The query above will only show data for matching records. In the books table there are some titles that don't have a matching record in the inventory table (i.e., there's none in inventory). Suppose there is going to be a Samuel Becket festival in the area. To prepare, the store's buyer wants a list of all Becket plays and their quantities at each location to decide on what he needs to order. He also wants titles for which there is no inventory. The LEFT JOIN operator of the FROM clause will work. The statement below will list at least one record for each now found in books, regardless of whether there is a matching record in inventory:
SELECT title,
IFNULL(location, '') AS location,
IFNULL(quantity, 0) AS quantity
FROM books
LEFT JOIN inventory
ON books.item_no=inventory.item_no
WHERE author LIKE '%Becket'
AND lit_form='play';
Notice that the FROM format has changed. Also, the linking point is now part of the FROM clause and not the WHERE clause.
Let's add another table to our scenario: A couple of the stores are located next to small colleges that don't have campus bookstores. Instead, these colleges have arrangements with our neighboring bookstores to carry their text books. Text books require different information to be tracked. Therefore, there is a separate table for text books (i.e., text_books). Suppose the buyer wants to get a listing of all C.S. Lewis books from both books and text_books. C.S. Lewis has written popular fiction books, as well as literary criticisms and other texts used in college courses. To accomplish the request, UNION (available starting in MySQL version 4.0.) could be used to combine the result sets of two SELECT statements:
SELECT item_no, title, course_no
FROM text_books
WHERE author='C.S. Lewis'
UNION
SELECT item_no, title, 'Non-Text Book'
FROM books
WHERE author='C.S. Lewis'
ORDER BY title;
Since the books table doesn't have a course_no column, alternative text is provided to plug-in the column and to indicate why it's not applicable. The column counts have to equal. Also, the ORDER clause can only refer to a column named in the first SELECT statement. Basically, the combined result set will be sorted based on the column named.
Selective Reproduction
Sometimes one needs to populate a table from another table. This can occur when a developer realizes that a table should be split into two separate tables. This also can happen when one has a temporary table containing imported data and only some columns need to be disbursed into existing tables. For situations like these, an INSERT INTO...SELECT statement works rather nicely.

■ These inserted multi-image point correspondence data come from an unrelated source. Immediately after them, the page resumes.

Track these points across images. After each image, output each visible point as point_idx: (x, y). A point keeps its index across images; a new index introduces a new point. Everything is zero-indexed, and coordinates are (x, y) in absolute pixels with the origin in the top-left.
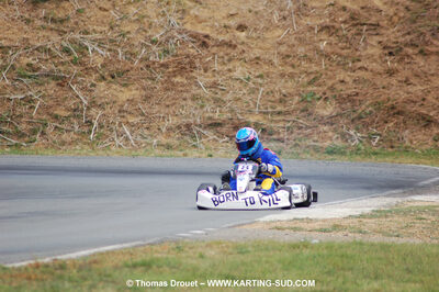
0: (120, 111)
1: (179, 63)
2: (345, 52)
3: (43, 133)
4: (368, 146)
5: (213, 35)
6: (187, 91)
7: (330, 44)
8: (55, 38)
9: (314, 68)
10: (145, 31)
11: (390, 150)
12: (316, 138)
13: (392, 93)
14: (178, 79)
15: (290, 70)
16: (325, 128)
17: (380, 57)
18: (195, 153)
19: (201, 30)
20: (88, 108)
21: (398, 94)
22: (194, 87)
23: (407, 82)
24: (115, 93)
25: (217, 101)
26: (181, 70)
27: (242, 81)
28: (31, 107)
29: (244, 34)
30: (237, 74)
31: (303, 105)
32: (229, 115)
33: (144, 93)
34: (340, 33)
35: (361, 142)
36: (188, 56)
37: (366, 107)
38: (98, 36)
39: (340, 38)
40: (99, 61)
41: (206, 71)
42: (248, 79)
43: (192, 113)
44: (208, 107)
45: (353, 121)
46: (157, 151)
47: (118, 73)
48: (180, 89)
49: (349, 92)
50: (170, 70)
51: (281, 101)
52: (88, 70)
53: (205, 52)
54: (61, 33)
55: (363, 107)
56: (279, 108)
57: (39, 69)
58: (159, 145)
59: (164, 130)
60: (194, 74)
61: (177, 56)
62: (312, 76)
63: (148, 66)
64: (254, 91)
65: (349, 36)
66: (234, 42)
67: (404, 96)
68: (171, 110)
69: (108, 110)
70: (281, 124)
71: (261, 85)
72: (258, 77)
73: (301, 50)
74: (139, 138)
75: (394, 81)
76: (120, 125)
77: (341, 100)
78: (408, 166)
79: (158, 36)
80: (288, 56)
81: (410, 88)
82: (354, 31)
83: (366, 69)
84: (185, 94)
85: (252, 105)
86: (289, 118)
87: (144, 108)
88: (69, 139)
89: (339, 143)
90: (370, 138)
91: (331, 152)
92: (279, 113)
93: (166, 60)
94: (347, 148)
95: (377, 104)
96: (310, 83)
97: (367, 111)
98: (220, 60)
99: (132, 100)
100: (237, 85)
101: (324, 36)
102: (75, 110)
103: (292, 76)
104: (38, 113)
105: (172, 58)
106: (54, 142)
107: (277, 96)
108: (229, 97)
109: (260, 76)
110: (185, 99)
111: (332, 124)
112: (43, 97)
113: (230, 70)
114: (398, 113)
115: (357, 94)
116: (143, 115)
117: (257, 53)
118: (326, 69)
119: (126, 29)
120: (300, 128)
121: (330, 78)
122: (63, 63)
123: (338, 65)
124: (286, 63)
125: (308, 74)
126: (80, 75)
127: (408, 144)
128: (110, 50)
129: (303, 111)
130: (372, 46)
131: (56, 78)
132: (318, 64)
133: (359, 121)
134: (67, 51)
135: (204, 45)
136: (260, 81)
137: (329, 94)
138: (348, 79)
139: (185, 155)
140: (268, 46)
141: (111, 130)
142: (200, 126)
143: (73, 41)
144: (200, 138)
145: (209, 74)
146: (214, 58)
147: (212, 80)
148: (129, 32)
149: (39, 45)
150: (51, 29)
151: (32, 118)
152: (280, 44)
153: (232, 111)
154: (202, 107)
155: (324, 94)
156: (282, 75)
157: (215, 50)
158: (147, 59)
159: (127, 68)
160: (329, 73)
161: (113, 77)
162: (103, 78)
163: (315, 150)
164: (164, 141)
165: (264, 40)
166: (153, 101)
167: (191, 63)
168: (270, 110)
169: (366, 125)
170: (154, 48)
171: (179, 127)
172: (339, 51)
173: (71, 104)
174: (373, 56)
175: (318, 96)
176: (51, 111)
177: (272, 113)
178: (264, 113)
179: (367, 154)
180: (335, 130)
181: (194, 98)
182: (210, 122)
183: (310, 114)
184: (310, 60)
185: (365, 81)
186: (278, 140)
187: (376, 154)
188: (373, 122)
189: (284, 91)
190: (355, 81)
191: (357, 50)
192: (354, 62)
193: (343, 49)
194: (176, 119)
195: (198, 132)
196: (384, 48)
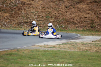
0: (4, 19)
1: (18, 8)
5: (26, 2)
6: (20, 15)
7: (53, 5)
9: (49, 10)
11: (66, 29)
13: (67, 17)
14: (18, 12)
18: (21, 29)
19: (23, 1)
21: (68, 17)
23: (70, 14)
24: (3, 15)
25: (27, 17)
26: (19, 10)
27: (33, 13)
29: (33, 2)
30: (31, 11)
31: (47, 19)
33: (10, 15)
34: (55, 3)
35: (59, 27)
41: (24, 10)
42: (34, 12)
43: (21, 20)
44: (25, 19)
48: (18, 14)
49: (57, 16)
50: (16, 10)
51: (42, 18)
53: (24, 6)
58: (13, 27)
59: (14, 23)
60: (22, 11)
61: (18, 6)
63: (11, 9)
64: (35, 15)
65: (57, 3)
66: (31, 4)
67: (69, 17)
68: (16, 19)
69: (1, 18)
70: (41, 23)
71: (37, 14)
72: (36, 12)
73: (46, 6)
74: (8, 25)
75: (67, 14)
76: (4, 22)
77: (55, 18)
78: (70, 33)
79: (13, 2)
80: (43, 7)
81: (71, 16)
82: (59, 2)
83: (61, 11)
85: (35, 18)
86: (43, 21)
87: (10, 18)
90: (62, 27)
92: (41, 20)
93: (15, 7)
94: (56, 29)
95: (63, 19)
96: (48, 14)
97: (61, 20)
98: (28, 8)
99: (7, 16)
100: (31, 14)
101: (52, 3)
103: (44, 12)
107: (41, 16)
108: (29, 16)
109: (37, 12)
110: (19, 17)
111: (53, 23)
113: (30, 10)
114: (68, 21)
115: (59, 17)
116: (9, 20)
117: (36, 6)
118: (52, 11)
120: (46, 24)
121: (53, 13)
123: (55, 10)
124: (43, 9)
125: (48, 12)
127: (70, 28)
128: (2, 5)
129: (46, 20)
130: (63, 6)
132: (50, 9)
133: (59, 23)
135: (24, 4)
137: (52, 16)
138: (57, 13)
139: (19, 29)
140: (39, 5)
141: (2, 23)
142: (23, 23)
144: (23, 26)
146: (26, 7)
147: (26, 12)
148: (6, 1)
152: (41, 5)
153: (30, 20)
154: (23, 18)
156: (42, 12)
157: (26, 5)
158: (11, 7)
159: (6, 9)
161: (3, 11)
162: (0, 11)
164: (14, 26)
165: (38, 3)
166: (12, 17)
167: (21, 8)
169: (61, 24)
170: (12, 4)
171: (18, 23)
174: (63, 8)
175: (50, 17)
178: (38, 20)
179: (61, 30)
180: (54, 25)
181: (22, 16)
182: (25, 22)
183: (48, 21)
184: (48, 8)
185: (61, 14)
186: (41, 26)
187: (63, 30)
188: (62, 23)
189: (42, 15)
190: (58, 14)
191: (59, 6)
192: (58, 9)
193: (56, 6)
194: (17, 21)
195: (22, 24)
196: (65, 6)
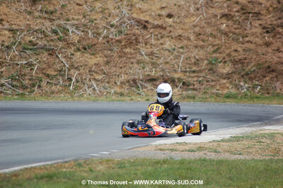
0: (89, 71)
1: (129, 39)
2: (237, 31)
3: (39, 86)
4: (252, 93)
5: (151, 21)
6: (134, 58)
7: (227, 26)
8: (48, 23)
9: (218, 42)
10: (106, 19)
11: (267, 95)
12: (218, 88)
13: (268, 58)
14: (128, 50)
15: (202, 43)
16: (225, 81)
17: (261, 34)
18: (139, 98)
19: (143, 17)
20: (69, 70)
21: (273, 58)
22: (138, 55)
23: (278, 50)
24: (87, 60)
25: (153, 64)
26: (130, 44)
27: (169, 51)
28: (31, 69)
29: (171, 20)
30: (166, 46)
31: (210, 66)
32: (161, 73)
33: (105, 59)
34: (234, 19)
35: (248, 90)
36: (134, 35)
37: (251, 67)
38: (75, 22)
39: (235, 22)
40: (76, 39)
41: (146, 44)
42: (174, 49)
43: (138, 72)
44: (147, 68)
45: (243, 76)
46: (114, 97)
47: (88, 47)
48: (129, 56)
49: (240, 57)
50: (123, 44)
51: (195, 64)
52: (69, 44)
53: (146, 32)
54: (51, 20)
55: (249, 67)
56: (194, 68)
57: (37, 44)
58: (115, 93)
59: (119, 84)
60: (138, 47)
61: (127, 35)
62: (216, 47)
63: (108, 42)
64: (178, 57)
65: (241, 21)
66: (164, 25)
67: (276, 60)
68: (123, 70)
69: (82, 71)
70: (195, 79)
71: (182, 53)
72: (180, 48)
73: (209, 30)
74: (102, 89)
75: (270, 50)
76: (90, 81)
77: (235, 62)
79: (115, 22)
80: (200, 34)
81: (280, 55)
82: (243, 17)
83: (252, 43)
84: (132, 60)
85: (176, 67)
86: (200, 74)
87: (106, 69)
88: (56, 90)
89: (233, 91)
90: (254, 87)
91: (228, 97)
92: (194, 72)
93: (120, 37)
94: (238, 94)
95: (258, 65)
96: (214, 52)
97: (252, 70)
98: (156, 37)
99: (98, 64)
100: (166, 53)
101: (224, 20)
102: (60, 71)
104: (36, 73)
105: (124, 36)
106: (47, 92)
107: (193, 60)
108: (161, 61)
109: (182, 48)
110: (132, 63)
111: (229, 79)
112: (39, 62)
113: (162, 44)
114: (272, 71)
115: (245, 58)
116: (105, 73)
117: (180, 32)
118: (225, 42)
119: (94, 17)
120: (208, 81)
121: (228, 49)
122: (52, 40)
123: (233, 39)
124: (199, 39)
125: (213, 45)
126: (64, 48)
127: (279, 91)
128: (83, 31)
129: (210, 70)
130: (256, 27)
131: (48, 50)
132: (220, 39)
133: (247, 76)
134: (55, 32)
135: (145, 27)
136: (181, 50)
137: (227, 59)
138: (239, 49)
139: (132, 100)
140: (187, 27)
141: (84, 84)
142: (142, 81)
143: (59, 26)
145: (148, 46)
146: (151, 36)
147: (151, 50)
148: (95, 19)
149: (37, 28)
150: (45, 18)
151: (32, 76)
152: (195, 26)
153: (163, 70)
154: (144, 68)
155: (224, 58)
157: (152, 30)
158: (107, 37)
159: (94, 43)
160: (227, 45)
161: (85, 49)
162: (79, 50)
163: (217, 95)
164: (118, 90)
165: (184, 24)
166: (112, 63)
167: (136, 39)
168: (188, 70)
169: (251, 79)
170: (112, 30)
171: (128, 81)
172: (234, 30)
173: (58, 67)
174: (256, 33)
175: (219, 60)
176: (44, 71)
177: (190, 72)
178: (184, 72)
179: (252, 98)
180: (231, 83)
181: (138, 62)
182: (148, 78)
183: (214, 72)
184: (215, 37)
185: (251, 50)
186: (194, 89)
187: (257, 98)
188: (256, 77)
189: (197, 57)
190: (244, 50)
191: (245, 30)
192: (243, 37)
193: (236, 29)
194: (126, 76)
195: (141, 85)
196: (263, 28)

Suppose a publisher has given the bookstore a file listing books that they've recently published. Importing from an external file is beyond this article. Therefore, assuming it was successfully done, the temporary table has some columns to be copied over into the books table. The SQL statement below will make quick work of extracting the data:
INSERT INTO books
(isbn, title, author, lit_form)
SELECT ISBN_Nbr, Title,
CONCAT(Author_First, ' ', Author_Last), GENRE
FROM tmp_newbooks;
Notice that the SELECT statement overlaps the INSERT statement to accomplish the task.
Conclusion
The possibilities for SELECT are pretty extensive. I do a good bit of Perl programming with MySQL. In so doing, I have found that better SQL statements can lead to tighter Perl code. I've eliminated many lines of Perl code in scripts by just being more selective with MySQL statements. Learning all that can be done with SELECT is the first step to more powerful use of MySQL.
[/code:1] |
|